It’s a warning

‘A stroke is the worst of all,’ my
GP said to me once many years ago. 
Her words have stuck. 
‘Imagine it,’ she said.  ‘You’re
alive, but paralysed.  At best you
might get back your ability to walk, to use a knife and fork, to speak again, but at
worst you’ll sit like a vegetable, brain damaged and unable to care for
yourself for the rest of your life.’
My older sister takes good care of herself these days.  She meditates first thing in the
morning.  She eats a balanced diet,
does not drink too much, or smoke, and is physically active.  Recently she started to feel dizzy to
the point she dared not even drive her car.  
Next a visit to her GP who told my sister it was lucky she
had arrived at the doctor’s surgery when she had.  She could have suffered a stroke.
 Besides the dizziness, my sister’s blood pressure was up.  The doctor then urged my sister to take blood pressure reducing drugs. 
This then is story one: my sister’s
blood pressure, and given she is my sister I go out in sympathy with her.  I
watch as my head starts to feel dizzy and my blood pressure rises.
Story two:  my sister in law who last week took herself off
for her regular two yearly visit to the optometrist.

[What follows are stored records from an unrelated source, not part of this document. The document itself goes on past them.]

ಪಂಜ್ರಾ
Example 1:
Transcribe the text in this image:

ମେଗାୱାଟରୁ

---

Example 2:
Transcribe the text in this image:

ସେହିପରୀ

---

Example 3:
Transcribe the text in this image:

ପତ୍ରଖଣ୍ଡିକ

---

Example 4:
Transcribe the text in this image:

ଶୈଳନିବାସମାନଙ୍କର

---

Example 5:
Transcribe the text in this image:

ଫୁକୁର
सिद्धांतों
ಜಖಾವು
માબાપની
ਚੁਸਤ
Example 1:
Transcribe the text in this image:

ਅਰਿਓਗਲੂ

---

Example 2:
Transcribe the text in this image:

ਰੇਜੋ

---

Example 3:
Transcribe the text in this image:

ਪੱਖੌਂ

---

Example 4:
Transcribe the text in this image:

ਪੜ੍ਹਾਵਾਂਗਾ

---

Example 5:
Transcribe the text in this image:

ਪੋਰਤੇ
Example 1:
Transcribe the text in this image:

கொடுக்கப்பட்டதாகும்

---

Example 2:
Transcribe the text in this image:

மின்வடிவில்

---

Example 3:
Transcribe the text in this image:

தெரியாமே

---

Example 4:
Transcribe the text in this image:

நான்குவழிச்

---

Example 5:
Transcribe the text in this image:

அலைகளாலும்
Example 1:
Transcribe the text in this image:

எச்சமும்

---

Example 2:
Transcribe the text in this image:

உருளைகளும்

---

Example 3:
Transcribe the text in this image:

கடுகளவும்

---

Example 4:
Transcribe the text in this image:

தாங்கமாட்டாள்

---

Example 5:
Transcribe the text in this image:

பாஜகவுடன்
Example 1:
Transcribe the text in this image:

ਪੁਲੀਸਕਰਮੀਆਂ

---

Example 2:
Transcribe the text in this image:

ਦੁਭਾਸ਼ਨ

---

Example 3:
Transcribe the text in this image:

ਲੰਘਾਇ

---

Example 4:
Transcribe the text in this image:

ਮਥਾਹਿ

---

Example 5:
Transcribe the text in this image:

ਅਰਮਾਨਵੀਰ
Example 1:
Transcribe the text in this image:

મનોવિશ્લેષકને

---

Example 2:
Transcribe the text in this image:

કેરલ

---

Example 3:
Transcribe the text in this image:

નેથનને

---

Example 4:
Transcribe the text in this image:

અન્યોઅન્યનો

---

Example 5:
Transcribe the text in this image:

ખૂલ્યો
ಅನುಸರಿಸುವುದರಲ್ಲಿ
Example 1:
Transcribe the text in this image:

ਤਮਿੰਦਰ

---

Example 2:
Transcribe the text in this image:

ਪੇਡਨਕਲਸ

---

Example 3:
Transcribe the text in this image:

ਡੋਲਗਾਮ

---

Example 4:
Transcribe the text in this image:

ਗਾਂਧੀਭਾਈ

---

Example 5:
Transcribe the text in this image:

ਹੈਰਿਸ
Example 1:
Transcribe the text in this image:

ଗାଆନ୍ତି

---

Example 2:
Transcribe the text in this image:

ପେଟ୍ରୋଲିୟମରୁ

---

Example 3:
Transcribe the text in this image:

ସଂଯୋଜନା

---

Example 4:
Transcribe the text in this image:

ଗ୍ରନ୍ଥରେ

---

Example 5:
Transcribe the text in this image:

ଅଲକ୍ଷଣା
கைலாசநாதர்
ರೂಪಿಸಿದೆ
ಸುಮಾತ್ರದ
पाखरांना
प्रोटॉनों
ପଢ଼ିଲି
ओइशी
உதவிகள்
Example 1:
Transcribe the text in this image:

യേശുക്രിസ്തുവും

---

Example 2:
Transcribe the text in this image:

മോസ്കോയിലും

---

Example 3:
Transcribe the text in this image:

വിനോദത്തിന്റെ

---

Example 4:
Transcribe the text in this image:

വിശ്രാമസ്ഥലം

‘There are signs of a stroke, here’
the optometrist said to my sister in law after he had examined her eyes.  Best you take yourself off to your
doctor to get it checked out.’
My sister-in-law’s doctor then sent
her off to a specialist for tests. 
She’s yet to get the results but her GP had tried to reassure her that
these are signs only, not facts.  Besides people can sometimes have tiny strokes
and not even notice.  Still it’s a
warning. 
A warning of what? I have this
tendency to identify with people and their ailments. In any case, I’m off to
see the doctor tomorrow to check out my own rising blood pressure.
I bought a blood pressure monitor
from the chemist so I could take my blood pressure myself away from the anxiety
producing doctor.  ‘White coat hypertension’

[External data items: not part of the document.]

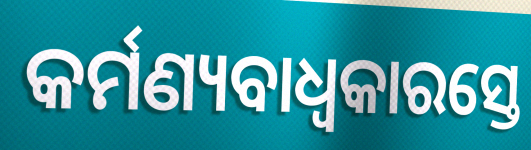
କର୍ମଣ୍ୟବାଧ୍ୱକାରସ୍ତେ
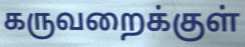
கருவறைக்குள்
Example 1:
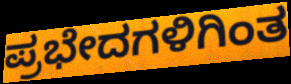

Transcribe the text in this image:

ಪ್ರಭೇದಗಳಿಗಿಂತ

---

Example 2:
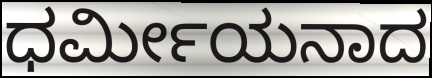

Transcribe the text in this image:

ಧರ್ಮೀಯನಾದ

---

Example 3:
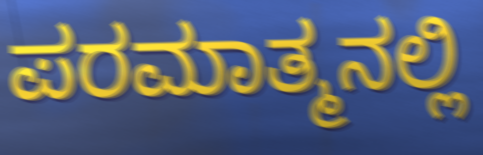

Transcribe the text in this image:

ಪರಮಾತ್ಮನಲ್ಲಿ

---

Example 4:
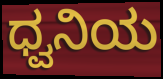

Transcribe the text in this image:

ಧ್ವನಿಯ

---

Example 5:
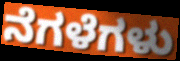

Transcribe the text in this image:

ನೆಗಳೆಗಳು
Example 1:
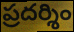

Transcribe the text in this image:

ప్రదర్శిం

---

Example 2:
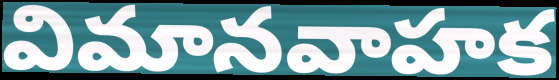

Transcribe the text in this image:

విమానవాహక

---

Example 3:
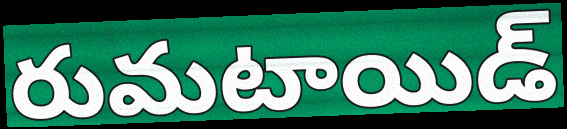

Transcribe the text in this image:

రుమటాయిడ్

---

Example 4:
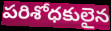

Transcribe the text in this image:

పరిశోధకులైన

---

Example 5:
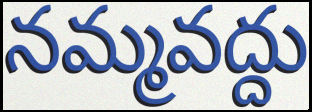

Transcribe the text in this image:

నమ్మవద్దు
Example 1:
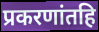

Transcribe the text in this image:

प्रकरणांतहि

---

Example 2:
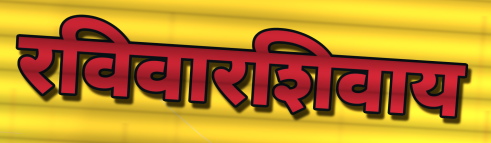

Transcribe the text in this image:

रविवारशिवाय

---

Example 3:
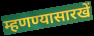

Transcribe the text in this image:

म्हणण्यासारखें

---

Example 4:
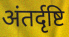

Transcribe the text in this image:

अंतर्दृष्टि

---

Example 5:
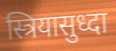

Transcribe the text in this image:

स्त्रियासुध्दा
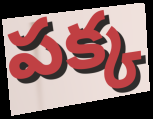
పక్క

they call it.  You see the doctor
and the minute she applies the cuff around your arm and pumps up the monitor
your blood pressure increases. 
Now it’s happening to me.  I can feel my heart race as soon as I
consider the possibility of trotting off to the kitchen to check my blood pressure.  And it has not registered at 138 or less systolic since I started
checking a week ago.  So now I’m
panicking.
Story three: my mother’s heart
began to fail over eighteen months ago now.  Medication has kept her going but there’s only so much more
her heart can take before it gives out altogether. 
The blood pressure monitor sits on
the kitchen table calling to me. 
It calls to me, ‘come now and try again’.  You never know it might be normal once more and then you can
sigh a sigh of relief and when you go to the doctor tomorrow you can tell the
doctor it has been high at times but it has also been normal.  And the doctor will say, these things
happen, not to worry. 
Or the doctor, my doctor, will be
like my sister’s doctor and whack me onto blood pressure reducing
medication. 
I’m happy to self medicate from
time to time with alcohol.  I’m
happy to buy over the counter herbal remedies, but I do not enjoy the thought
of taking the medication that western medicine produces unless it is for short
term purposes.  Nothing of the long
term variety for me and yet I know there are times when it is essential.
Until ten years ago my mother
boasted that she needed no medication whatsoever to keep her going.  Even in her early eighties apart from a
calcium supplement and the occasional use of painkillers to help her with her
arthritis she took nothing.  Now
she takes lolly bags full of the stuff, pink and blue, yellow and green, large
pills and small, morning, noon and night.  
There are worse things could
happen, says my optimistic self. 
So what if you need medication to reduce your heart pressure?  But the me that prefers to have a body
that goes on regardless, that needs almost no attention whatsoever beyond
eating, drinking and sleeping, and the occasional walk or exercise, hopes to be
spared.  
My mind split off from my body however, is a different matter.  It needs all the attention it can get.